╭─ Exercise input

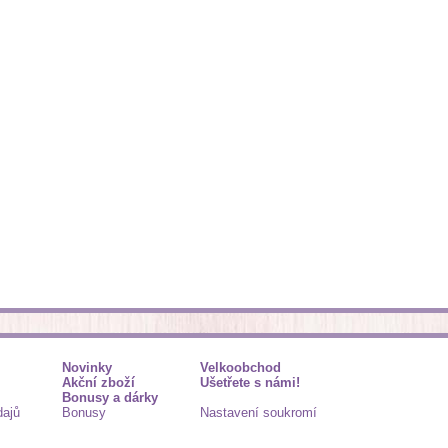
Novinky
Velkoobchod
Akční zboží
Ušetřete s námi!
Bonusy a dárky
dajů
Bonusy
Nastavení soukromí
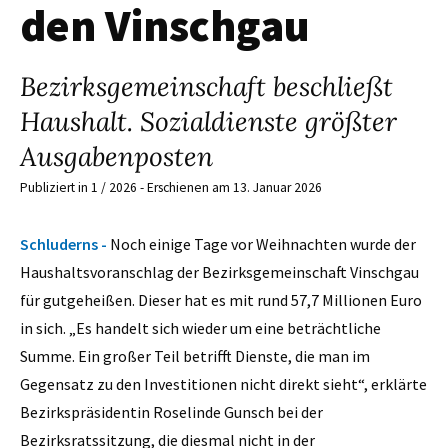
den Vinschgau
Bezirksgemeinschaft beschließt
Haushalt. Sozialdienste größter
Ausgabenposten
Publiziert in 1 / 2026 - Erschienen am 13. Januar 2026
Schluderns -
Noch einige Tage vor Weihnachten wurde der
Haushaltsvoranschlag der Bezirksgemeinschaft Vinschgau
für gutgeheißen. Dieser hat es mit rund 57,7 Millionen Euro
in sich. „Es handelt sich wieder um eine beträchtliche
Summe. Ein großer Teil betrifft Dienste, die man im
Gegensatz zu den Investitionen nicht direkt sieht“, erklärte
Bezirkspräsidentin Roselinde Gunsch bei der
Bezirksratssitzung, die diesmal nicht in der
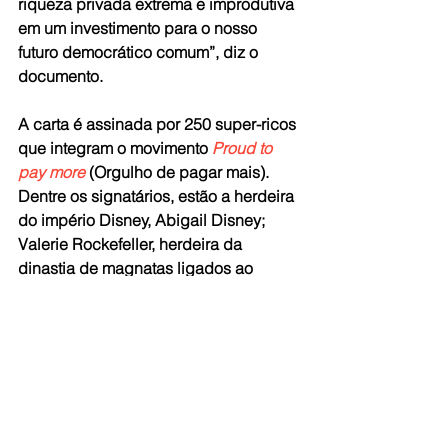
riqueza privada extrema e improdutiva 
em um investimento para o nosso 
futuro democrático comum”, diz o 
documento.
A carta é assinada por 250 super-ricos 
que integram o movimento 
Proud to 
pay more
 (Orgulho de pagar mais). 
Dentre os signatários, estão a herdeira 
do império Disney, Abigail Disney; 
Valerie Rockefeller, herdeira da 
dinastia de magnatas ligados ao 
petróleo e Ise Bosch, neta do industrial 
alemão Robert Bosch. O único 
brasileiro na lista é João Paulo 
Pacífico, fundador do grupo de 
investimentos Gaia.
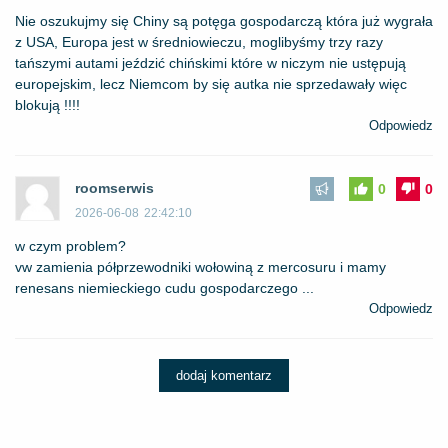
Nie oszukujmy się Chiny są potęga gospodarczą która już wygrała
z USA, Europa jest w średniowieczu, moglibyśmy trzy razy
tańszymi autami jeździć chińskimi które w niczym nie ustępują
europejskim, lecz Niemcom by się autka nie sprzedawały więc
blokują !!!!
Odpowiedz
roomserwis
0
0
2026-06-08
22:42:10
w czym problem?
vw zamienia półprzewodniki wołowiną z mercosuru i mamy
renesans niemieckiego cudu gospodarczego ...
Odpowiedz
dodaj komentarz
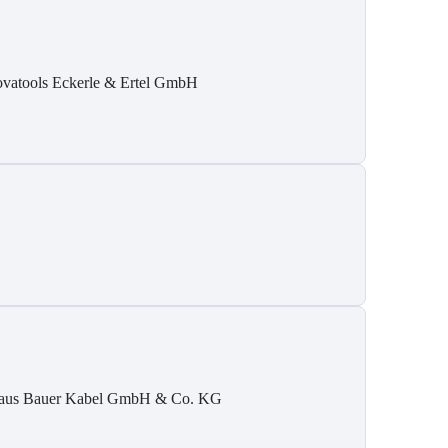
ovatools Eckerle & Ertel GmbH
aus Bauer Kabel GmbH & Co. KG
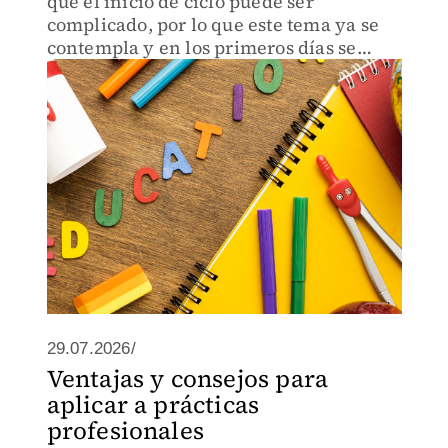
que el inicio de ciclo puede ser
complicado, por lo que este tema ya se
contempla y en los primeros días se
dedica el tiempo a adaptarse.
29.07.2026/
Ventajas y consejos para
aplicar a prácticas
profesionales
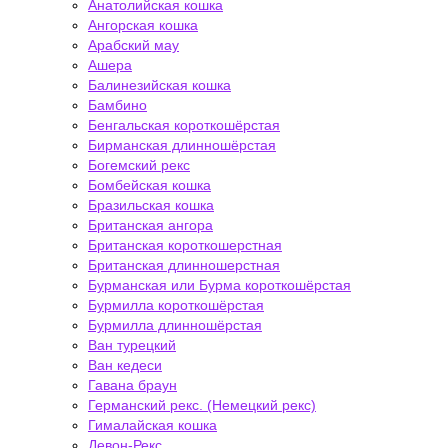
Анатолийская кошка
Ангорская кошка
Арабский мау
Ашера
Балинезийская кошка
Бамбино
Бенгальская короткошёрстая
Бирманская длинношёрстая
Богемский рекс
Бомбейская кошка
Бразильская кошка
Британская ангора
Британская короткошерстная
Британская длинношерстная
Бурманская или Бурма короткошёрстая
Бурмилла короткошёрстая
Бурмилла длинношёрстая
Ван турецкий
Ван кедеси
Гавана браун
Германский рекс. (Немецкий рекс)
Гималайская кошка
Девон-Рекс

╰─
╭─ Exercise input

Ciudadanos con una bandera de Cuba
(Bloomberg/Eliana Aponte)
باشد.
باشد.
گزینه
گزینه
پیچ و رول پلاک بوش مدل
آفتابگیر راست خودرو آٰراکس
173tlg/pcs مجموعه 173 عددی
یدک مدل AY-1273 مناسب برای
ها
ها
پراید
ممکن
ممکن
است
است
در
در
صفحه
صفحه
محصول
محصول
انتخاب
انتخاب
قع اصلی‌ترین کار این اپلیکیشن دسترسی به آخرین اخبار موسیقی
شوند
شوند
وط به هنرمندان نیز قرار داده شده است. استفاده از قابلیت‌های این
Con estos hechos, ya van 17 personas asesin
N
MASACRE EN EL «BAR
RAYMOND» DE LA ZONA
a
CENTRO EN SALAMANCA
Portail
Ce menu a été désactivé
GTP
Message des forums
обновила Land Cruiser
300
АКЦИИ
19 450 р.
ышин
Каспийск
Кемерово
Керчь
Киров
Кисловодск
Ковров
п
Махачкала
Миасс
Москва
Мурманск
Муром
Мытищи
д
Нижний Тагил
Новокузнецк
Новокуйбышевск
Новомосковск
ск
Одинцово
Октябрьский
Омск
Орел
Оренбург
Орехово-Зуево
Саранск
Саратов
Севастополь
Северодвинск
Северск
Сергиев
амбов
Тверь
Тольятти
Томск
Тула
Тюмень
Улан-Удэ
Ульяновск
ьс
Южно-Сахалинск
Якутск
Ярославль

╰─
╭─ Exercise input

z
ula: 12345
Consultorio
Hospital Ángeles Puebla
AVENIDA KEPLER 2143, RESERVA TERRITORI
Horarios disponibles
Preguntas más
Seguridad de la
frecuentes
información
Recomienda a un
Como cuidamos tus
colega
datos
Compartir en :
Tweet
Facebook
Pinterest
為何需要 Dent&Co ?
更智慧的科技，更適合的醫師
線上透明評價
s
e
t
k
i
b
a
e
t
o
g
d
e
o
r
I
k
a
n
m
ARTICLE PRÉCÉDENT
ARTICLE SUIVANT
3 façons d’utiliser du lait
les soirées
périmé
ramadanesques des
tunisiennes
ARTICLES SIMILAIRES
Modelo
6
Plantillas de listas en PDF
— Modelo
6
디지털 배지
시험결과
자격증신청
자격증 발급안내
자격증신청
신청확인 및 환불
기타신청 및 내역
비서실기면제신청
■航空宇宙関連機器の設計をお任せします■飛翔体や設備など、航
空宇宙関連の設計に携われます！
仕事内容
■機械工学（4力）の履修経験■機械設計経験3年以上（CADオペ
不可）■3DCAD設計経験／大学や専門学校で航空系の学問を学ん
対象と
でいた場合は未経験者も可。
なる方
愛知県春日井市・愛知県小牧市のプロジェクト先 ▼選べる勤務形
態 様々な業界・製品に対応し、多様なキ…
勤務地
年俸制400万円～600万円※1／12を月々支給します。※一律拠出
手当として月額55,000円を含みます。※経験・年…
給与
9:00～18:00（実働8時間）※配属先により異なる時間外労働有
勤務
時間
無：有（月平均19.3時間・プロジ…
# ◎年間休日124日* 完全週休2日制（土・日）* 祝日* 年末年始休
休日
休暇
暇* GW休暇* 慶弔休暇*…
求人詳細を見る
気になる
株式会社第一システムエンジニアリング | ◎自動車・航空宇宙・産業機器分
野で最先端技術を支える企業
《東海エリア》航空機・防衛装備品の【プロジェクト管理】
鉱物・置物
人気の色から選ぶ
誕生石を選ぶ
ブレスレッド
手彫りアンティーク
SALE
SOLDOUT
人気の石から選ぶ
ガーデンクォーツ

╰─

◆ **Exercise prompt**
Look through the records above for the string "Bosch", then copy every line that has it.

◆ **Task answer**
petróleo e Ise Bosch, neta do industrial 
alemão Robert Bosch. O único 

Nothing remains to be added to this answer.